--- Reading passage Enclosed Below ---

Adult NSCs in the V-SVG and SGZ reside in specialized microenvironments referred to as stem cell niches, which are essential for the maintenance of NSCs and the control of neurogenesis. A number of studies have suggested that blood vessels are an integral part of stem cell niches. For instance, the vascular endothelial growth factor VEGF is known to be a glycoprotein that promotes angiogenesis and has a positive effect on neurogenesis [52,53,54].

In addition, cerebral blood volume in the DG has been shown to be correlated with neurogenesis in the SGZ [55]. Thus, vascular aging may slow the growth of NSCs and TAPs and diminish their ability to generate new neurons. Indeed, it has been shown that the VEGF level in the hippocampus decreases upon aging in rats [56].

Proteostasis has also been shown to be important for the regulation of NSC proliferation and differentiation. In the adult brain, NSCs in a relatively quiescent state need to become aNSCs and self-renew or divide into TAPs to generate new neurons. Leeman et al. showed that aNSCs have active proteasomes but that quiescent NSCs (qNSCs) accumulate protein aggregates, many of which are stored in large lysosomes. Upon aging, qNSCs display lysosomal defects, increased accumulation of protein aggregates, and decreased ability to be activated. It has been reported that enhancing the lysosomal pathway in aged qNSCs improves their ability to be activated [57].

Mitochondrial dysfunction may also be a cause of the age-related decline in adult neurogenesis. In the V-SVZ, mitochondrial abundance and the oxygen consumption rate decrease with age, but the mutation rate of mitochondrial DNA in aged neural progenitor cells does not increase [58]. It has also been suggested that mitochondrial dysfunction in the SGZ induced by aging may be responsible for decreased neurogenesis [59].

Oxygen levels, which affect oxidative stress via the production of reactive oxygen species in stem cell niches, alter the fate of NSCs. HIF-1α responds to hypoxic conditions and promotes NSC proliferation. HIF-1α regulates adult neurogenesis by promoting NSC/progenitor cell proliferation and differentiation via Wnt/β-catenin signaling [60]. Another study revealed that NSC-encoded HIF-1α is essential for the maintenance of adult neurogenesis in the V-SVZ and demonstrated that NSCs within the SVZ maintain the integrity of their vascular niche via HIF-1α signaling [61].

--- End of Enclosed Reading passage ---
--- Exercise data Enclosed Below ---

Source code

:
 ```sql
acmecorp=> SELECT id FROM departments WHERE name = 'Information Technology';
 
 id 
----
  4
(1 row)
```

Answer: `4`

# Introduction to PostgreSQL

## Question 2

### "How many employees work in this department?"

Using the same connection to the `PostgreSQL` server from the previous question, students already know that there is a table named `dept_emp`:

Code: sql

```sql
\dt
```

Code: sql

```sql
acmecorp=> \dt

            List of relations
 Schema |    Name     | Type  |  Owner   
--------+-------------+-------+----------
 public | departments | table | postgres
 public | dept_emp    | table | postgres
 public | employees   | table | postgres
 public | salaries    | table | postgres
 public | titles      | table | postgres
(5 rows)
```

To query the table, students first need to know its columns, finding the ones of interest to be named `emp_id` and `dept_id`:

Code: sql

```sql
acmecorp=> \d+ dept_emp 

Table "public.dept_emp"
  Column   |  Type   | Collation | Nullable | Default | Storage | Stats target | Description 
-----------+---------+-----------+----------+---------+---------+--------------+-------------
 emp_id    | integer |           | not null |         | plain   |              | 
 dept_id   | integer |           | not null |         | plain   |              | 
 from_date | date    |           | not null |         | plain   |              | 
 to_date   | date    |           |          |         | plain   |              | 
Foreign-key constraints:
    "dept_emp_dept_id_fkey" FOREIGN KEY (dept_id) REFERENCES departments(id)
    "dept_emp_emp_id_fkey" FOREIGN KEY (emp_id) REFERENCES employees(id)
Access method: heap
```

--- End of Enclosed Exercise data ---

■ Tasks:
[1] According to the passage on adult neurogenesis, what happens to the VEGF level in the hippocampus of rats upon aging?
[2] Pick up the passage on adult neurogenesis after its final sentence and continue it in the same formal style.

■ Your responses:
[1] It decreases.

[2]
There have also been studies on sex hormones. While androgen, a male hormone, has been shown to positively regulate neurogenesis in the SGZ of male mice, circulating androgen levels decrease with age. Interestingly, the administration of androgen increases adult neurogenesis only in young male rats but not in female or aged male rats, even though androgen receptor expression increases in the hippocampus of both male and female rats after middle age. Aging may result in a loss of reactivity to androgen itself. Estrogen also increases hippocampal adult neurogenesis in young and nulliparous female rats but not after middle age. On the other hand, estrogen does not promote hippocampal neurogenesis in male rats [62,63,64,65].

In addition to sex hormones, adrenal steroids have been shown to negatively regulate neurogenesis in the SGZ [66]. Furthermore, corticosteroids have been shown to cause an age-related decline in neurogenesis in the SGZ. It has also been reported that decreasing corticosteroid levels induced by removing the adrenal gland promotes neurogenesis in the SGZ of aged mice SGZ [67].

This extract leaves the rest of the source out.